Le paysage défilant à toute vitesse, Léo s'imaginait passer des vacances tranquilles, des vacances sans contrainte. Des vacances auprès de ses amis, à se dorer les miches sur une plage aux sables fins. Des vacances loin de sa famille où - qui sait - peut-être trouverait-il l'amour ? Mais les ronronnements inquiétants de son voisin le ramenaient brutalement à la réalité. Il allait passer des vacances de merde.

Après quatre longues heures, le bus arrivait enfin à bon port. Le chauffeur avait à peine eu le temps de couper le moteur quand Léo se précipita vers la sortie. Il se faufila à toute vitesse hors du véhicule et tomba nez-à-nez avec un vieil homme à l'allure sympathique et jovial.

— Bien le bonjour et bienvenue à Saint-Éloi-Sur-Champ ! dit-il, les bras ouverts.

— Bonjour... Monsieur, répondit Léo à bout de souffle.

Le soleil, suspendu au milieu du ciel bleu, les étouffait déjà sous une chaleur écrasante. Le vieil homme, comme insensible face à l'astre du jour, se portait fièrement dans ses vêtements à l'air plutôt cocasse, sachant qu'il était vêtu d'une chemise à fleurs et d'un bermuda rose fushia.

— Bonjour.

Léo, ne s'attendant pas à l'apparition soudaine et brutale de son voisin de voyage, sursauta en se redressant droit comme un piquet.
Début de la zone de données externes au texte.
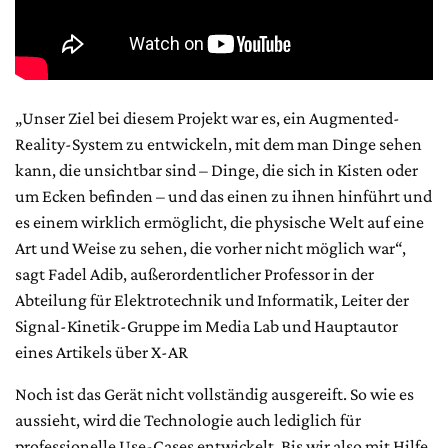
„Unser Ziel bei diesem Projekt war es, ein Augmented-
Reality-System zu entwickeln, mit dem man Dinge sehen
kann, die unsichtbar sind – Dinge, die sich in Kisten oder
um Ecken befinden – und das einen zu ihnen hinführt und
es einem wirklich ermöglicht, die physische Welt auf eine
Art und Weise zu sehen, die vorher nicht möglich war“,
sagt Fadel Adib, außerordentlicher Professor in der
Abteilung für Elektrotechnik und Informatik, Leiter der
Signal-Kinetik-Gruppe im Media Lab und Hauptautor
eines Artikels über X-AR
Noch ist das Gerät nicht vollständig ausgereift. So wie es
aussieht, wird die Technologie auch lediglich für
professionelle Use-Cases entwickelt. Bis wir also mit Hilfe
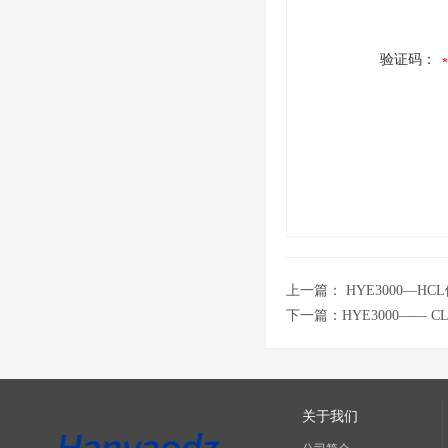
验证码：
上一篇：
HYE3000—
下一篇：
HYE3000——
关于我们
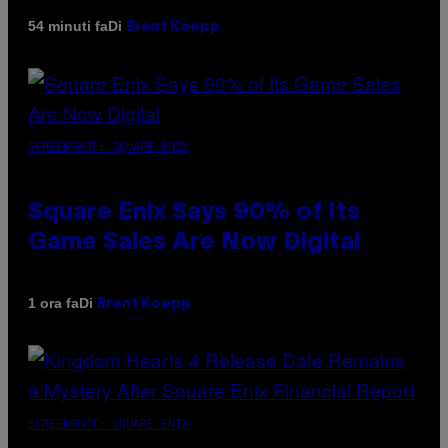
Di
54 minuti fa
Brent Koepp
SCREENSHOT: SQUARE ENIX
Square Enix Says 90% of Its
Game Sales Are Now Digital
Di
1 ora fa
Brent Koepp
SCREENSHOT: SQUARE ENIX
—  Je serai votre guide tout au long de votre séjour ! Vous pouvez m'appeler : "monsieur Pascal".

— Et en ce qui me concerne, je me prénomme : Lambert, Louis Lambert. répondit-il de sa voix monocorde.
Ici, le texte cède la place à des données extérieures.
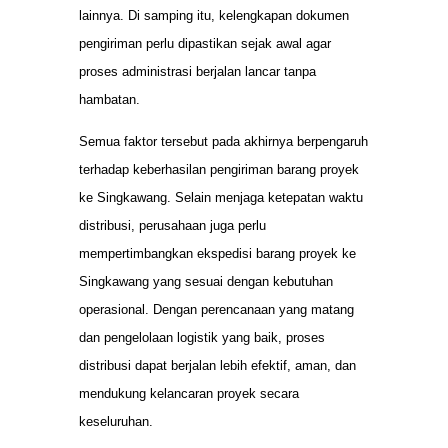
lainnya. Di samping itu, kelengkapan dokumen
pengiriman perlu dipastikan sejak awal agar
proses administrasi berjalan lancar tanpa
hambatan.
Semua faktor tersebut pada akhirnya berpengaruh
terhadap keberhasilan pengiriman barang proyek
ke Singkawang. Selain menjaga ketepatan waktu
distribusi, perusahaan juga perlu
mempertimbangkan ekspedisi barang proyek ke
Singkawang yang sesuai dengan kebutuhan
operasional. Dengan perencanaan yang matang
dan pengelolaan logistik yang baik, proses
distribusi dapat berjalan lebih efektif, aman, dan
mendukung kelancaran proyek secara
keseluruhan.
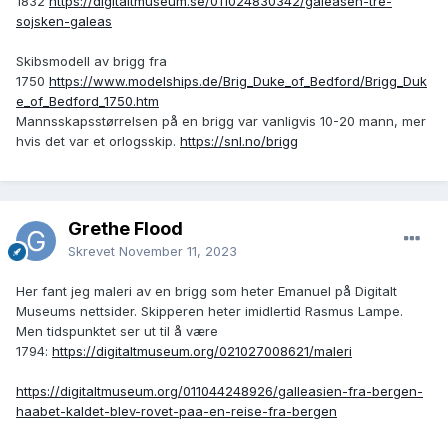
1832
https://digitaltmuseum.se/011024830342/galeasen-tre-
sojsken-galeas
Skibsmodell av brigg fra
1750
https://www.modelships.de/Brig_Duke_of_Bedford/Brigg_Duk
e_of_Bedford_1750.htm
Mannsskapsstørrelsen på en brigg var vanligvis 10-20 mann, mer
hvis det var et orlogsskip.
https://snl.no/brigg
Grethe Flood
Skrevet
November 11, 2023
Her fant jeg maleri av en brigg som heter Emanuel på Digitalt
Museums nettsider. Skipperen heter imidlertid Rasmus Lampe.
Men tidspunktet ser ut til å være
1794:
https://digitaltmuseum.org/021027008621/maleri
https://digitaltmuseum.org/011044248926/galleasien-fra-bergen-
haabet-kaldet-blev-rovet-paa-en-reise-fra-bergen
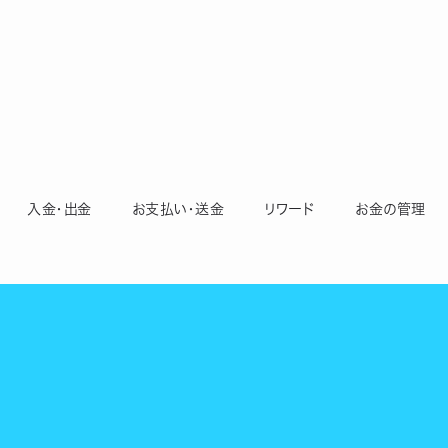
入金・出金
お支払い・送金
リワード
お金の管理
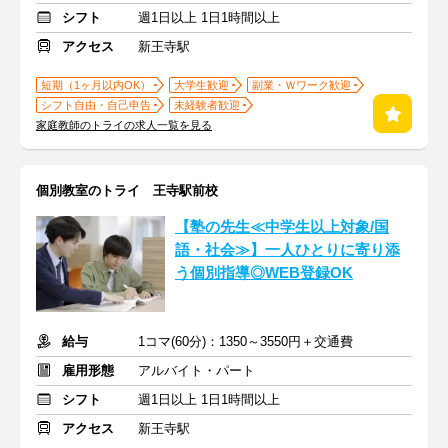
シフト
週1日以上 1日1時間以上
アクセス
新王寺駅
短期（1ヶ月以内OK）
大学生歓迎
副業・Ｗワーク歓迎
シフト自由・自己申告
未経験者歓迎
家庭教師のトライの求人一覧を見る
個別教室のトライ 王寺駅前校
【塾の先生≪中学生以上対象/国
語・社会≫】一人ひとりに寄り添
う個別指導◎WEB登録OK
給与
1コマ(60分)：1350～3550円＋交通費
雇用形態
アルバイト・パート
シフト
週1日以上 1日1時間以上
アクセス
新王寺駅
— Et moi c'est Léo... continua le jeune homme après un petit silence gênant.

—  Très bien ! Maintenant que les présentations sont faites, entrons dans le village pour que je puisse vous faire visiter les lieux.

— C'est un très beau village que vous avez là, mon cher monsieur Pascal.

— Oh, vous savez, on essaye de faire du mieux que l'on peut ! Ah, vous voyez là-bas, la petite maison ? Et bien, vous allez loger dedans, vos chambres sont mitoyennes.

Le désespoir venait de rejoindre ses craintes. Plus il s'enfonçait dans Saint-Éloi, moins il se voyait en sortir vivant. Les deux hommes continuèrent de faire connaissance tandis que Léo, traînant des pieds derrière eux, eut l'impression de se diriger vers l'échafaud.